[QUOTE="Darth_DuMas"]
[QUOTE="jun_aka_pekto"]
Honestly, I don't have a real preference for either one although it has been AMD for my gaming PCs during this decade. I also have assembled other (non-gaming) PCs with Intel processors.
For pure processing power, I'd go with Intel. But with new tech becoming available such as Stream and CUDA which outperform the latest mainsteam processors, it makes more sense to get an intermediate CPU and save some moolah. Or use that moolah on a beefier GPU.
jun_aka_pekto
I wouldn't commit to GPGPU just yet. So far it seems it's only specific computing jobs have been able to benefit from GPU acceleration. Apparently it's not as simple as the marketing hype would have you believe, it's not like they can just make any conversation work on it and even then it seems to only do part of the process while the cpu still has to do part.
Although it's not easy to get straight answers about what it can do exactly.

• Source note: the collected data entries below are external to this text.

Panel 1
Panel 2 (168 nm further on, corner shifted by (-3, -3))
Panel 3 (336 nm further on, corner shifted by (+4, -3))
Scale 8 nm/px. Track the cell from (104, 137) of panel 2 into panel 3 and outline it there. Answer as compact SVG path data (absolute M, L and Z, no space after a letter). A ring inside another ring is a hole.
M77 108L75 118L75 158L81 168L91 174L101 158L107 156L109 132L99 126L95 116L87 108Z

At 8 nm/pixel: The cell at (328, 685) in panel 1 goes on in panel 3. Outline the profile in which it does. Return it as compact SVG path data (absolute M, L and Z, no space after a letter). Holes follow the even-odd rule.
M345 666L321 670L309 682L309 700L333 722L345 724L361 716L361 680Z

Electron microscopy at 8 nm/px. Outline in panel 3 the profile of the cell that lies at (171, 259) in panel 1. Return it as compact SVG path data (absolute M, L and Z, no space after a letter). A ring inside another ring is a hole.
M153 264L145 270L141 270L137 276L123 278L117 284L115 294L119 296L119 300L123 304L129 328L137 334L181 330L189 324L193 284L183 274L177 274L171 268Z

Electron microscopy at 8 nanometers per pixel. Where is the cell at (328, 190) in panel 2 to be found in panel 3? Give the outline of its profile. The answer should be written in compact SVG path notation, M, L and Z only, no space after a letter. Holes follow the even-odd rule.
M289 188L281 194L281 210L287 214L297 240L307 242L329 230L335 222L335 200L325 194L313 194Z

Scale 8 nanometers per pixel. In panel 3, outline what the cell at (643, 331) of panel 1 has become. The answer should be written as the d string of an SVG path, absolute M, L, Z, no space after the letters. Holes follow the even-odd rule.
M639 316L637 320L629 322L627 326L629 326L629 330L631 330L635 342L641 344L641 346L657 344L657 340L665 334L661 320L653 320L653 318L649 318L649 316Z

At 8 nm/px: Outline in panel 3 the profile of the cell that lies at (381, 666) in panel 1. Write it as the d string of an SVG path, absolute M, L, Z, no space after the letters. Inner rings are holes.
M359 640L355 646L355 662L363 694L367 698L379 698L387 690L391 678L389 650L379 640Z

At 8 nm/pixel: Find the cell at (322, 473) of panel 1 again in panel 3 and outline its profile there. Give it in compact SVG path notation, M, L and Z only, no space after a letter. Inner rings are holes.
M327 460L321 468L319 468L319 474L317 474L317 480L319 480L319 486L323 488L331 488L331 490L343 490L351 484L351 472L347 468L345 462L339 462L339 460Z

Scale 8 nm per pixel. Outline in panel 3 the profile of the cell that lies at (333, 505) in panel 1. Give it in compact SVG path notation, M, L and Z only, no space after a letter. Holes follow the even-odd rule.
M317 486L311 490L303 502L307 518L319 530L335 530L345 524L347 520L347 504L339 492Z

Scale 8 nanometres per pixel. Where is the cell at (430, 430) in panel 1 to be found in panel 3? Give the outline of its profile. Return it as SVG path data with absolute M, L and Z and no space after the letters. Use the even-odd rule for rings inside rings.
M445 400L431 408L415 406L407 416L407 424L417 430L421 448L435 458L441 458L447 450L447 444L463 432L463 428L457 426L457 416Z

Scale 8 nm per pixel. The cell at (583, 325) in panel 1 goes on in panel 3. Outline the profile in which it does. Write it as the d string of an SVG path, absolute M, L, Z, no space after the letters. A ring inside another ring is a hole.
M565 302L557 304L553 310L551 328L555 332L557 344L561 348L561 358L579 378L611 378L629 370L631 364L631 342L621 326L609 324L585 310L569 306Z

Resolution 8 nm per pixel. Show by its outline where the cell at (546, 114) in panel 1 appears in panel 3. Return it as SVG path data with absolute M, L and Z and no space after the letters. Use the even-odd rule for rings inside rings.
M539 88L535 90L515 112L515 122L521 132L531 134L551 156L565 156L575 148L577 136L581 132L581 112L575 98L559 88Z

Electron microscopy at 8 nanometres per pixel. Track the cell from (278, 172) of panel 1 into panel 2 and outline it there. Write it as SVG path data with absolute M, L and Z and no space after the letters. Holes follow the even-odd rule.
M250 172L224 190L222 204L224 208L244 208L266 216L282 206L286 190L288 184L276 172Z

As a home user, the most intensive tasks I do on the PC besides gaming is video editing. I've already used AVIVO (Stream) on video transcoding. Nothing big. Just straight and up video conversion to YouTube. A short clip took 45 seconds to convert versus 5 minutes on my CPU (est 3 min with an i7). So far, I know of two video editing apps that supports CUDA and Stream: Adobe Premiere Pro CS4 and Power Director 8 (the latest Roxio too I believe). Beyond video-editing, I have no real reason to have a top end CPU except for some games that are CPU-heavy. Of course, others will have different needs.
Ah ok, I just tried it out on some simple video conversion, I swallowed the hype though, they had me thinking it was gonna take over all conversion and so on and so forth. When will I learn :).I used it in Roxio, it only worked for AVCHD. I am a little disappointed, because I was excited about the idea of switching video conversion to my GPU in general, but that doesn't seem to be the case.
I think it's also used for post effects as well with those pro applications.